Weitere hochrangige ungarische Politiker wie etwa der Präsident des Verfassungsgerichtes Dr. Barnabás Lenkovics und der Minister für Humanressourcen (zuständig für Gesundheit, Soziales, Jugend, Bildung, Kultur und Sport) Zoltán Balog, aber auch der Vorsitzende der Landesselbstverwaltung der Ungarndeutschen Ottó Heinek und der Fürsprecher der Deutschen in der Ungarischen Nationalversammlung Imre Ritter nahmen an der Veranstaltung teil und steigerten so deren Bedeutung als Symbol der Wertschätzung für die von Verschleppung und Vertreibung betroffenen Ungarndeutschen und deren Nachkommen sowie als weiteres sichtbares Zeichen für die fortschreitende Aufarbeitung der facettenreichen ungarischen Geschichte.

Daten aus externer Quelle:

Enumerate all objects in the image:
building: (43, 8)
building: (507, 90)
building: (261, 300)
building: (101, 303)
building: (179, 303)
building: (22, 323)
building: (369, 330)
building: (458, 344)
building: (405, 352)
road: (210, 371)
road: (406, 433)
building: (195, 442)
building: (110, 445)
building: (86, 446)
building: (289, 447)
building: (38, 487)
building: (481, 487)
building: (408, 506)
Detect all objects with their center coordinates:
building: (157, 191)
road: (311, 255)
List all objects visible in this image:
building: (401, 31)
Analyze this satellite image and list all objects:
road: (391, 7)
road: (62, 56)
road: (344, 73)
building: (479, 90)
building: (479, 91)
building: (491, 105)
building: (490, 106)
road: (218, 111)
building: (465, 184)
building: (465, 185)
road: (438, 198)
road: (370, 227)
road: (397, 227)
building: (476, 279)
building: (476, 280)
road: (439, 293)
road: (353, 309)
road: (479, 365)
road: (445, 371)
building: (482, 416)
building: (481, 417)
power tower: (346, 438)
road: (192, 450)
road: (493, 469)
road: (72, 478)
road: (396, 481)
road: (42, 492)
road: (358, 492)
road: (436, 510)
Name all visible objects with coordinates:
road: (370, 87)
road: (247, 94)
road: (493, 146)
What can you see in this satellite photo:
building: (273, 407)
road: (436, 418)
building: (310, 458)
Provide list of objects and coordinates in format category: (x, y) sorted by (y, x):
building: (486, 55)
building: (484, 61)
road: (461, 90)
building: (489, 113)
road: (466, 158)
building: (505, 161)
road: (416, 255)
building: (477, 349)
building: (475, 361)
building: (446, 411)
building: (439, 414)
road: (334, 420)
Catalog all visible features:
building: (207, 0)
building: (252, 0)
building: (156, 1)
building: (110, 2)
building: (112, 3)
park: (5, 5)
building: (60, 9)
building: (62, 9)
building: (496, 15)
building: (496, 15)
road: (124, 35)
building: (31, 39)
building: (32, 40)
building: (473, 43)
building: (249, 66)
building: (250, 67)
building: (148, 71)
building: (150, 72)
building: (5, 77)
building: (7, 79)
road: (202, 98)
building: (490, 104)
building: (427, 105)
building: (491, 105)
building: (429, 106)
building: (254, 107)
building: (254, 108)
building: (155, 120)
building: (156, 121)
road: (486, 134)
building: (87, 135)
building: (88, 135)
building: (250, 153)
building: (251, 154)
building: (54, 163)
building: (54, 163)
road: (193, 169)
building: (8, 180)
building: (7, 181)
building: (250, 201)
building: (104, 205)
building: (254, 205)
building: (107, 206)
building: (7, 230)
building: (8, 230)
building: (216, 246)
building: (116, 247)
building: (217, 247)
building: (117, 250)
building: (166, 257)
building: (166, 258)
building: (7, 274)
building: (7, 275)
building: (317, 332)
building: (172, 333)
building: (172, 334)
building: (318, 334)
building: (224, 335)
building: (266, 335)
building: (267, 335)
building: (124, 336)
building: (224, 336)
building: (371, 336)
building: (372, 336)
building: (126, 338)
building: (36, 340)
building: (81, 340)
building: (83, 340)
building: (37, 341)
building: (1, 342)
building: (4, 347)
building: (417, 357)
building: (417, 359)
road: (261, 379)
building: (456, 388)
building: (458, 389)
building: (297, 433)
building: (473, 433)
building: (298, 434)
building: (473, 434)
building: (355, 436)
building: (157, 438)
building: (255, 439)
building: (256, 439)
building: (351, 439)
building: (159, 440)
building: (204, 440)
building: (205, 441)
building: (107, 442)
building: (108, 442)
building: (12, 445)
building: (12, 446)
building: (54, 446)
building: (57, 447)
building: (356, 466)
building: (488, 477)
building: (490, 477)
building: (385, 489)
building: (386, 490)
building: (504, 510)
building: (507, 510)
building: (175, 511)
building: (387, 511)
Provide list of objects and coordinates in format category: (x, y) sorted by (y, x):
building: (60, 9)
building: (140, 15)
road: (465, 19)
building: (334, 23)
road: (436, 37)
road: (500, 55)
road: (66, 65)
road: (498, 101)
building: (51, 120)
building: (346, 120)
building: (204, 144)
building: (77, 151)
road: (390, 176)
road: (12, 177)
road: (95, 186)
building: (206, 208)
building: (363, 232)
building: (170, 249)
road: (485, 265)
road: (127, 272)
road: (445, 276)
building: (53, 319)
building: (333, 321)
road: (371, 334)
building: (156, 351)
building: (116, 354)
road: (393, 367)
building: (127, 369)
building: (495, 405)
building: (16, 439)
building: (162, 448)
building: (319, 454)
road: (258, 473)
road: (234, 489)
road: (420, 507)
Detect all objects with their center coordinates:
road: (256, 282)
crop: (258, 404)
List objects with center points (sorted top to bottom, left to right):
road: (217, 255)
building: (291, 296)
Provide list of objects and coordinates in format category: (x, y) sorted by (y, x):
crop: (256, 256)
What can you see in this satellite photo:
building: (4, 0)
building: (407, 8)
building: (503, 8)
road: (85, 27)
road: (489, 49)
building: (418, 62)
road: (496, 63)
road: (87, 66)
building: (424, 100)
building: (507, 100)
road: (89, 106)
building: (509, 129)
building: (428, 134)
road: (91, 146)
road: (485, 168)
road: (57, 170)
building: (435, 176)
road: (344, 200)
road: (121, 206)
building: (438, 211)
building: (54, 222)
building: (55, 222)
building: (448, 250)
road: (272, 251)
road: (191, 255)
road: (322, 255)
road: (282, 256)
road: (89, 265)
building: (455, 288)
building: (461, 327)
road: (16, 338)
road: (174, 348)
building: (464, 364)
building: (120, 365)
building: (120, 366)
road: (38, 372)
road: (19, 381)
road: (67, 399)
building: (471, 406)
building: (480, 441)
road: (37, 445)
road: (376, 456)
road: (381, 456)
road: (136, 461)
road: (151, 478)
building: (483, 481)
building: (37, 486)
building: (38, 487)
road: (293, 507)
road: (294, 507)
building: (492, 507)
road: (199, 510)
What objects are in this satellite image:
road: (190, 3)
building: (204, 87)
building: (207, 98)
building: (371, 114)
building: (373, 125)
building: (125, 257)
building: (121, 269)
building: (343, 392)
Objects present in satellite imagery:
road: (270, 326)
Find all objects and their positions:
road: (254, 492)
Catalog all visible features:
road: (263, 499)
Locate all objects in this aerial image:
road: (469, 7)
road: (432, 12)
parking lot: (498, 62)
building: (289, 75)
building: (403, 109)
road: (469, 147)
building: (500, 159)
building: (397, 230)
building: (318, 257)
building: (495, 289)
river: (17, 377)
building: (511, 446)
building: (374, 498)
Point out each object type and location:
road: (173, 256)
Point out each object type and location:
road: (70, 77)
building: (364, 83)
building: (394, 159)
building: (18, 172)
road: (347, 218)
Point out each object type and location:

Überdies hatte Ungarn mit dem Beauftragten der Bundesregierung für Aussiedlerfragen und deutsche Minderheiten Hartmut Koschyk MdB und dem Präsidenten des Bundes der Vertriebenen Dr. Bernd Fabritius MdB deutsche Politiker eingeladen, die sich maßgeblich für eine moderne, grenzüberschreitende europäische Volkgruppenpolitik einsetzen. Allein damit zeigt das Land, dass es der deutsch-ungarischen Verständigung sowie dem damit in Zusammenhang stehenden Einsatz für eine gemeinsame europäische Idee weiterhin verbunden bleibt.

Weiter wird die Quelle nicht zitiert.